Bonjour et bonne année,

J'exhume ce post pour vous faire part d'une interrogation qui me taraude l'esprit depuis quelques temps.

Dans le GBM n°83 les seconde et troisième évolutions possibles du G1R sont basées sur une adaptation de la tourelle ARL 42 au char Renault.

Dans le GBM n°90 le SARL 42 est présenté, on peut y lire: "Bien entendu il ne s'agit pas de faire un "copier-coller" d'une tourelle prévue pour un char d'environ 30 tonnes et l'adapter à un engin d'une vingtaine de tonnes, tourelle comprise".

L'inverse est également vrai... pourquoi vouloir adapter une tourelle de chasseur de char d'une vingtaine de tonnes (tourelle blindée à 30 mm) à un char de 30 tonnes (blindé à 60 mm)?

La tourelle ARL 3 prévue pour le G1 n'a aucun besoin d'être remplacée par l'ARL 42. Avec un chemin de roulement de 1m88 elle est de dimensions similaires à celle du PzKpfw VI Tiger et peut donc accueillir sans inconvénient majeur un 75 au profil 1928 ou un 90 avec l'avantage d'un blindage plus épais que celui de l'ARL 42.

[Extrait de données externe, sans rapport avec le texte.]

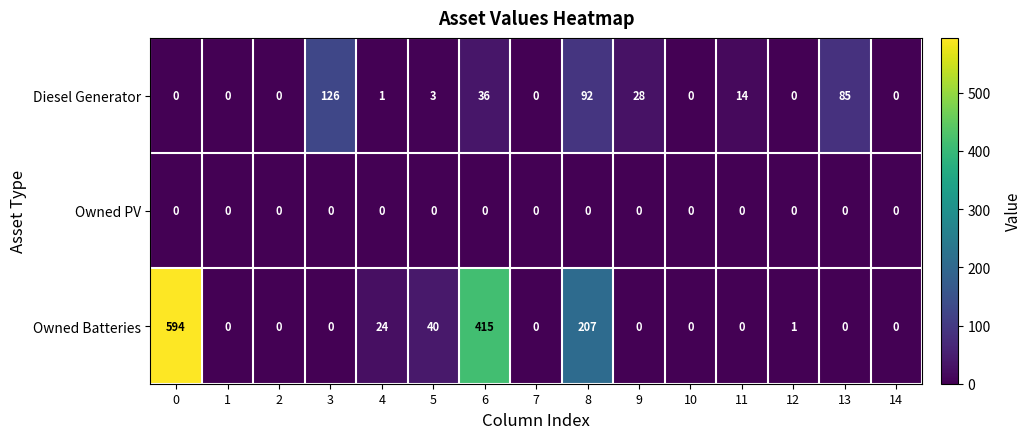

The value of Diesel Generator at 14 is -81. True or false?

False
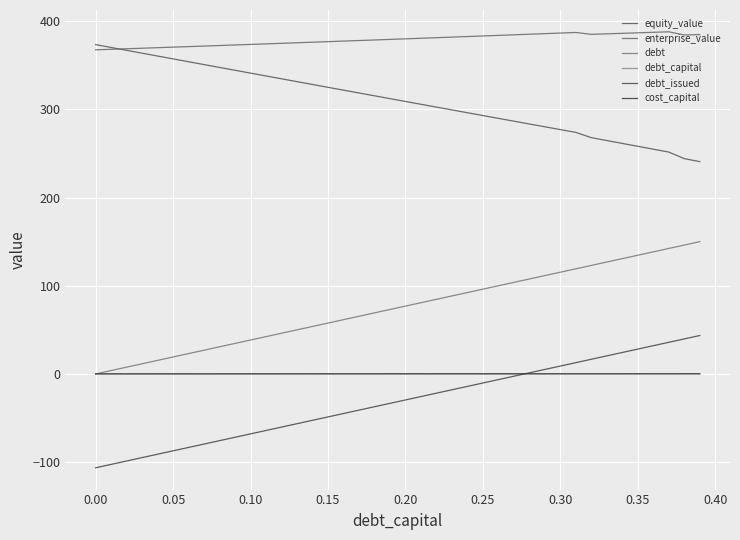

True or false: debt_issued has more than 2 points higher than both neighbors.

False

Dans le GBM n°111 récemment sorti Stéphane Ferrard évoque pour le B40 une tourelle ARL 2 agrandie et blindée à 80 mm portant un canon de 47 modèle 34RF suivie d'une tourelle ARL 4 à blindage réduit de 120 à 80 mm pour la version à canon de 75 APX. Ces deux tourelles biplaces présentent un chemin de roulement de 1m68 (soit sensiblement celui du PzKpfw V ou du Sherman).

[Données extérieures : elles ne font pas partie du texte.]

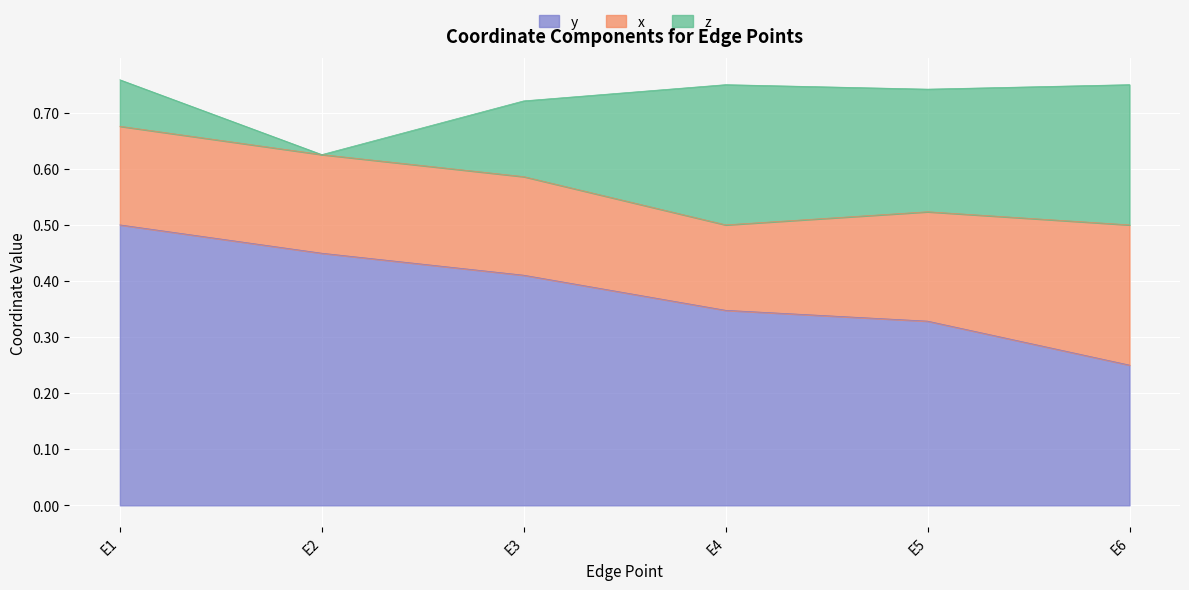

Reading left to right, transcribe all the data shown in this chart.

y: 0.5	0.4	0.4	0.3	0.3	0.2
x: 0.2	0.2	0.2	0.2	0.2	0.2
z: 0.1	0.0	0.1	0.2	0.2	0.2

Dès lors la question qui se pose est la suivante: A l'horizon 1942-1943, au moment où les nouveaux chars allemands apparaissent, la France a à sa disposition deux modèles de chars présentant des caractéristiques très proches: le G1R blindé à 60 mm portant une tourelle triplace ARL 3 pouvant accueillir un 75 long ou un 90 et le B40 blindé à 80 mm portant une tourelle biplace ARL 4 "dégraissée" mais ne pouvant accueillir qu'un 75 APX sans réelle possibilité d'évolution de cet armement. Il semble judicieux de clore là la série B au profit d'un "G40" de 35-38 tonnes avec blindage porté à 80 mm sur la partie frontale et portant du 90 mm en tourelle avec une mobilité marginalement réduite par rapport au G1R mais supérieure à celle d'un B40 (du fait d'une motorisation à 400 ch un peu "légère" pour le surcroit de poids engendré par le renforcement du blindage et des efforts supplémentaires au niveau de la transmission).